Sharing Data between Components in Angular

Sharing Data between Components in Angular
Sharing Data between Components in Angular. In this episode, I am going to show you four different ways to share data between Angular components.

Parent to Child the Input Decorator

When you declare a variable with the Input decorator in the child component, it allows that variable to be received from a parent template. In this case, we define a message variable in the parent, then use square brackets to pass the data to the child. Now the child can display this data in its own template.

Child to Parent via ViewChild

ViewChild allows a one component to be injected into another, giving the parent access to its attributes and functions. One caveat, however, is that child won’t be available until after the view has been initialized. This means we need to implement the AfterViewInit lifecycle hook to receive the data from the child.

In the AfterViewInit function we can access the message variable defined in the child

Child to Parent via Output and EventEmitter

Another way to share data is to emit data from the child, which can be listed to by the parent. This approach is ideal when you want to share data changes that occur on things like button clicks, form entires, and other user events.

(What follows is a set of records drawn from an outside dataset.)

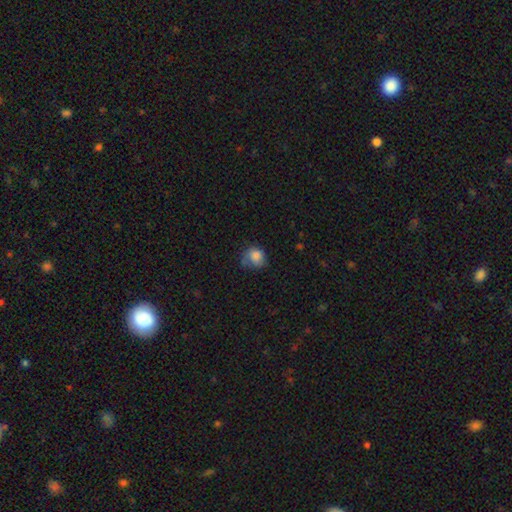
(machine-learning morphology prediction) Overall: smooth (80%). How rounded: round (72%). Merging: none (47%; minor disturbance 34%).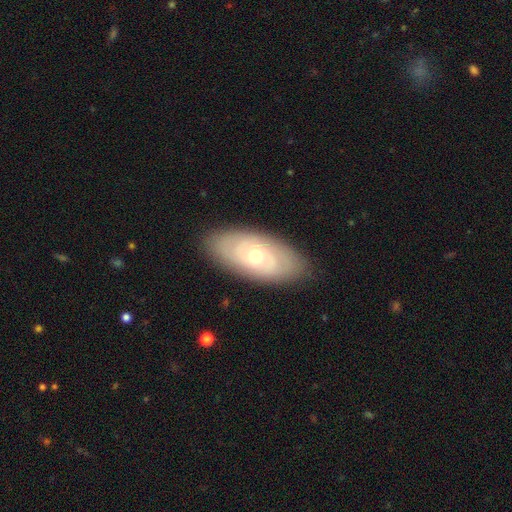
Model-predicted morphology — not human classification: Smooth or featured? Predicted: featured or disk (p=0.68). Edge-on disk? Predicted: no (p=0.90). Bar? Predicted: no (p=0.74). Spiral arms? Predicted: yes (p=0.73). Bulge size? Predicted: moderate (p=0.59). Merging? Predicted: none (p=0.85).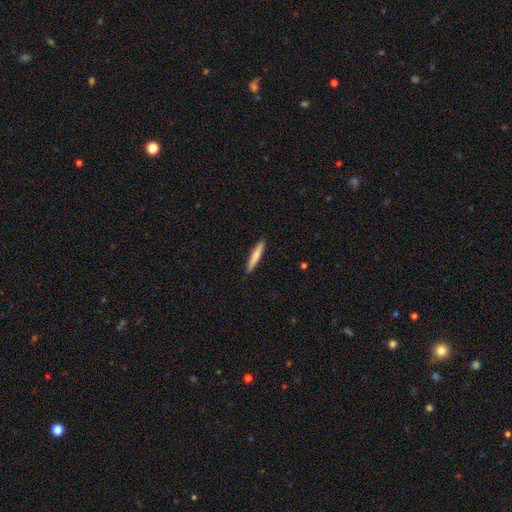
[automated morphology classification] This is likely a smooth galaxy (76%). How rounded: clearly cigar-shaped (94%). Merging: clearly none (91%).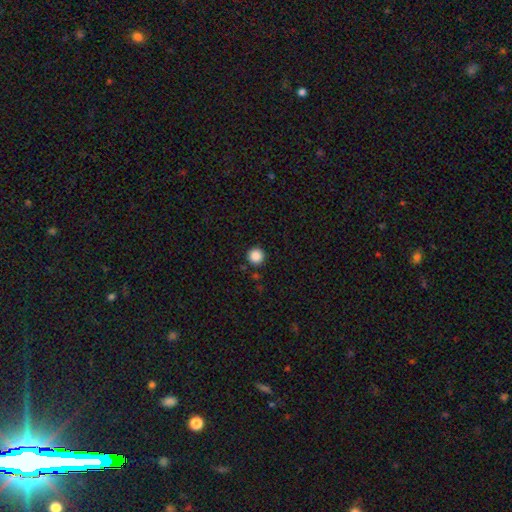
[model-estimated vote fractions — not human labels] Morphology: type=smooth (88%); roundness=round (96%); merging=none (92%).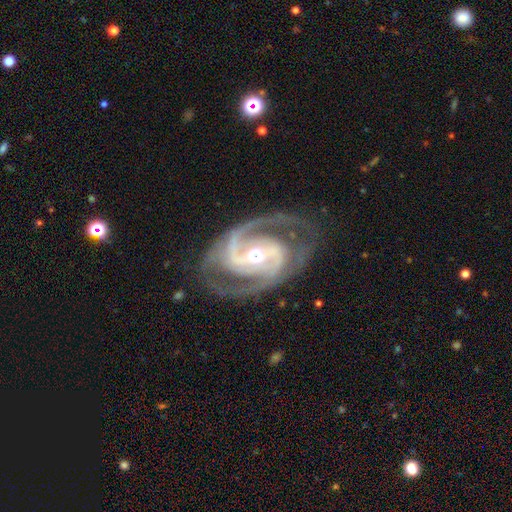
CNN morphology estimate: Smooth or featured?
  - featured or disk: 93% *
  - star or artifact: 4%
  - smooth: 3%
Edge-on disk?
  - no: 97% *
  - yes: 3%
Bar?
  - strong: 41% *
  - weak: 37%
  - no: 22%
Spiral arms?
  - yes: 98% *
  - no: 2%
Spiral winding?
  - medium: 53% *
  - tight: 38%
  - loose: 9%
Spiral arm count?
  - 2: 78% *
  - 3: 13%
  - can't tell: 3%
  - 4: 2%
  - 1: 2%
  - more than 4: 2%
Bulge size?
  - moderate: 66% *
  - small: 27%
  - large: 5%
  - none: 1%
  - dominant: 1%
Merging?
  - none: 74% *
  - minor disturbance: 16%
  - major disturbance: 8%
  - merger: 1%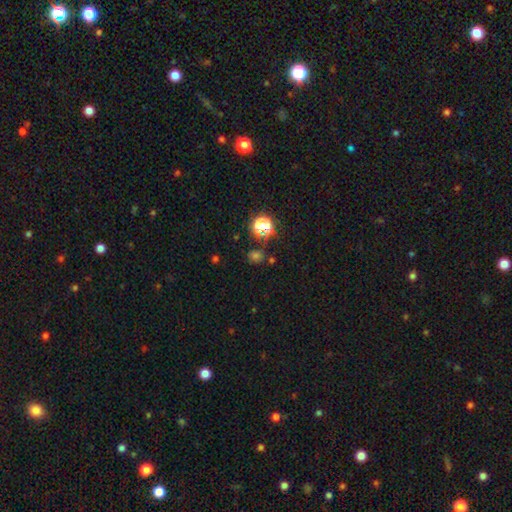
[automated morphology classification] This is possibly a smooth galaxy (54%). How rounded: likely round (75%). Merging: likely none (76%).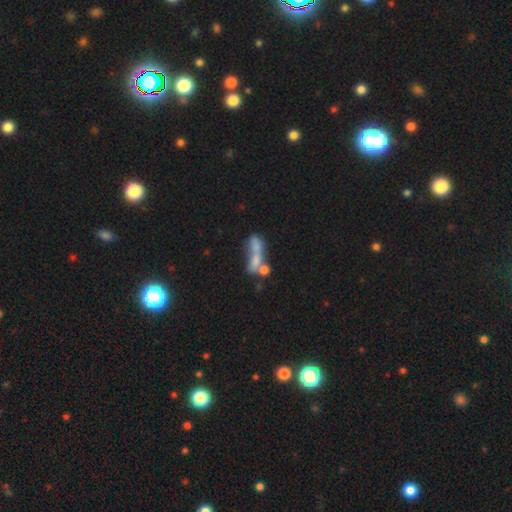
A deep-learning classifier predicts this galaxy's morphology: smooth-or-featured: smooth: 49% | featured or disk: 36% | star or artifact: 15%
  merging: merger: 55% | none: 20% | major disturbance: 15% | minor disturbance: 10%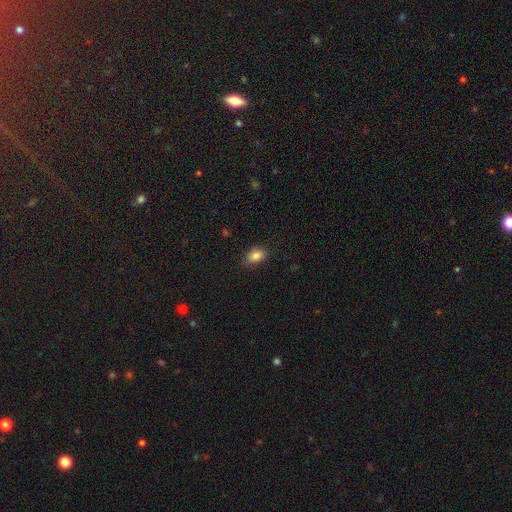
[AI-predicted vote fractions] smooth_or_featured: smooth (p=0.85) [alt: star or artifact p=0.10]
how_rounded: in between (p=0.81) [alt: round p=0.17]
merging: none (p=0.79) [alt: minor disturbance p=0.17]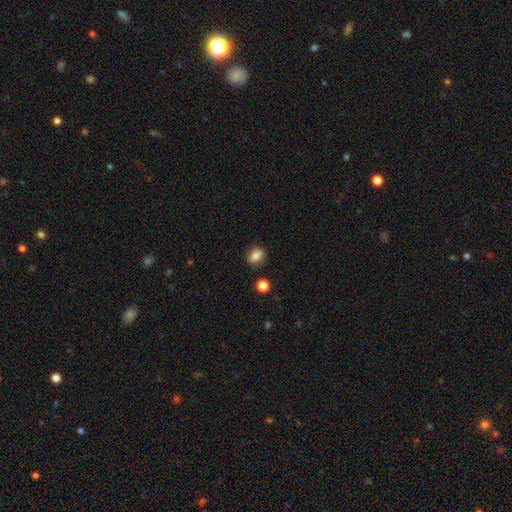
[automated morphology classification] Q: Smooth or featured?
A: smooth (82%); runner-up: star or artifact (10%)
Q: How rounded?
A: in between (52%); runner-up: round (46%)
Q: Merging?
A: none (80%); runner-up: minor disturbance (13%)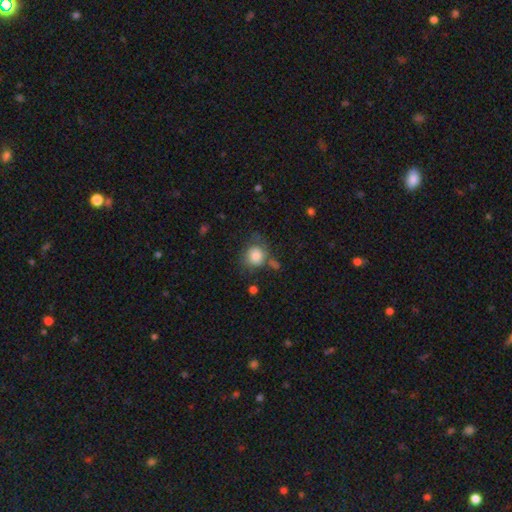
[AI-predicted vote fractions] Smooth or featured?
  - smooth: 74% *
  - featured or disk: 18%
  - star or artifact: 8%
How rounded?
  - round: 79% *
  - in between: 21%
  - cigar-shaped: 1%
Merging?
  - none: 51% *
  - minor disturbance: 25%
  - major disturbance: 16%
  - merger: 8%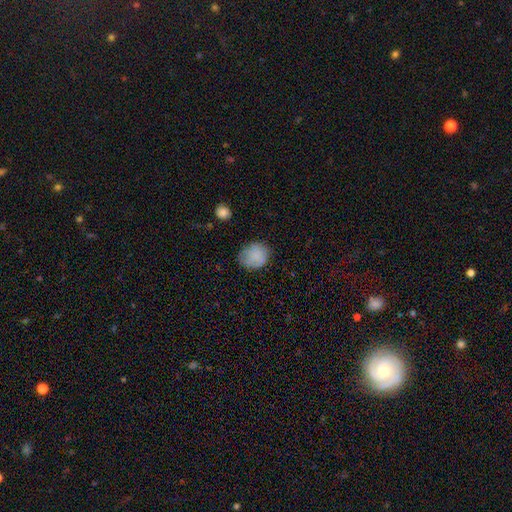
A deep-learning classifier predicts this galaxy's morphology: A smooth galaxy with no disk features (82%) that is round (69%). Merging: none (68%).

In the child, we declare a messageEvent variable with the Output decorator and set it equal to a new event emitter. Then we create a function named sendMessage that calls emit on this event with the message we want to send. Lastly, we create a button to trigger this function.

In the parent, we create a function to receive the message and set it equal to the message variable.

The parent can now subscribe to this messageEvent that’s outputted by the child component, then run the receive message function whenever this event occurs.

Share data between any components

When passing data between components that lack a direct connection, such as siblings, grandchildren, etc, you should you a shared service. When you have data that should aways been in sync, I find the RxJS BehaviorSubject very useful in this situation. The main benefit that a BehaviorSubject ensures that every component consuming the service receives the most recent data.

In the service, we create a private BehaviorSubject that will hold the current value of the message. We define a currentMessage variable handle this data stream as an observable that will be used by the components. Lastly, we create function that calls next on the BehaviorSubject to change its value.

The parent, child, and sibling components all receive the same treatment. We inject the DataService in the constructor, then subscribe to the currentMessage observable and set its value equal to the message variable.

Now if we create a function in any one of these components that changes the value of the message. when this function is executed the new data it’s automatically broadcast to all other components.